The big news in generative AI this week is that Google is starting to throw its weight around, with the search engine being able to generate images and write drafts for you, if you opt in to the Search Generative Experience from Google Labs. Who knows what — if anything — will show up in the main search engine, but seeing Google’s vision of what might happen certainly makes things in the AI space a lot more interesting.

The other highlight of the week for me was Brian’s story about how roboticists are thinking about generative AI.

More AI news, written with human fingers, as far as I’m aware:

These toddlers are still learning: If ChatGPT were human, it would barely be able to walk, so it’s no surprise that it’s a rapidly moving target. Kyle reports that Microsoft-affiliated research finds flaws in GPT-4.

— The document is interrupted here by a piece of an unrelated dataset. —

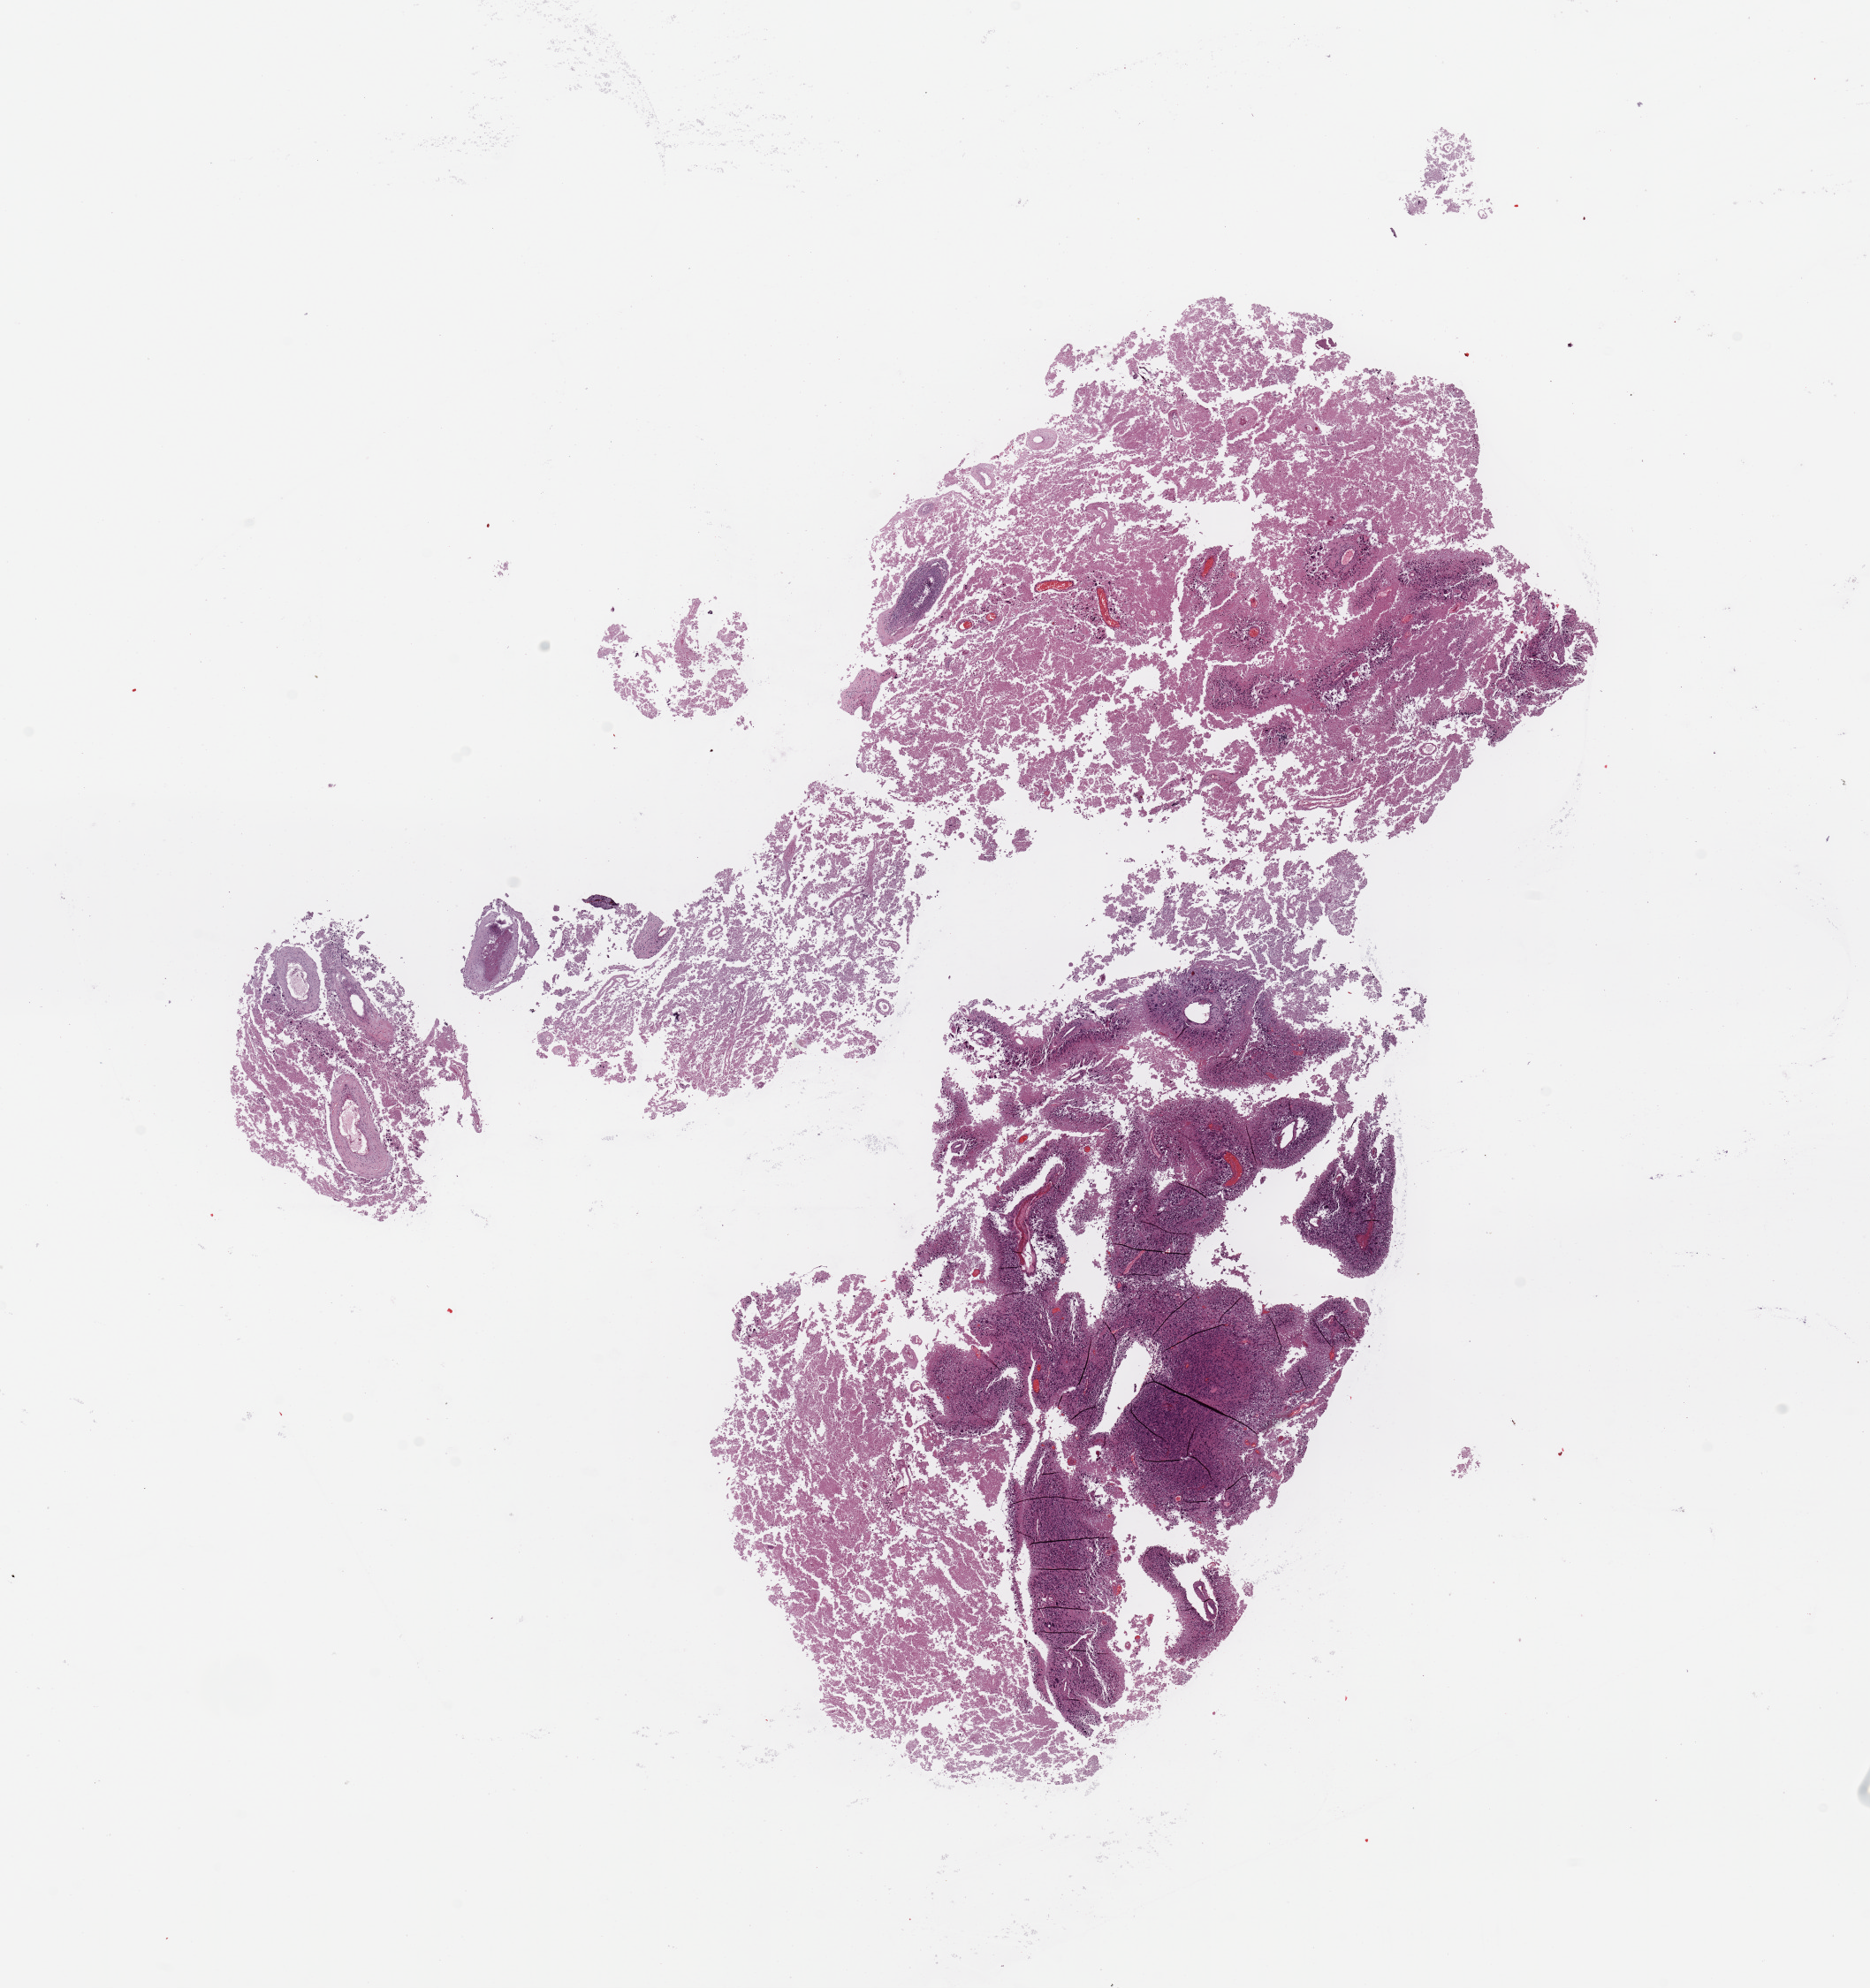
Whole-slide histology image, H&E — a low-resolution overview of the entire scanned area, about 16.7 x 17.8 mm (acquisition: 20x scan). Tumour tissue sample, brain. 61-year-old female patient.
Primary tumour site (as recorded): frontal lobe. Histologic diagnosis: Glioblastoma.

It’s everywhere: An industry where there’s a huge search space, and a race to innovation, is EV batteries. Kirsten’s article about how generative AI is creeping into EV battery development offers a fascinating glimpse into how applied AI is finding use cases in the real world.

How to get AI market share: Alex asked a number of venture capitalists who are active in the AI investing space to walk us through what they are seeing in the market today, and they explain how startups can capture and defend market share in the AI era. (TC+)

Top reads on TechCrunch this week

And, as ever . . . here are the top stories in TechCrunch from the last week or so that haven’t yet gotten a name drop and a linky-link above:

MillionsAndMe: A hacker published a new dataset of 23andMe user information containing records of 4 million users on a cybercrime forum. Lorenzo reported that the newly leaked stolen data matches known and public 23andMe user and genetic information.

Blown away by new tech: Whisper Aero emerged from stealth a little over two years ago with a plan. Now it’s unveiled an ultra-quiet electric leaf blower, powered by aerospace tech.

Take my money: No, seriously, that’s what the IRS does. It’s kind of their thing. Although it seems like for 2024, the IRS will pilot free, direct tax filing in 2024, Devin reports. About damn time. Why? Well, this ProPublica story has some context.

A hard pass: Amazon has quietly rolled out support for passkeys as it becomes the latest tech giant to join the passwordless future. But you still might have to hold on to your Amazon password for a little while longer, Carly reports.

War and peace: One of my favorite stories this week was Mike’s reporting on Palestine’s growing tech industry, which he writes “has been literally blown apart by Israel’s war on Hamas.”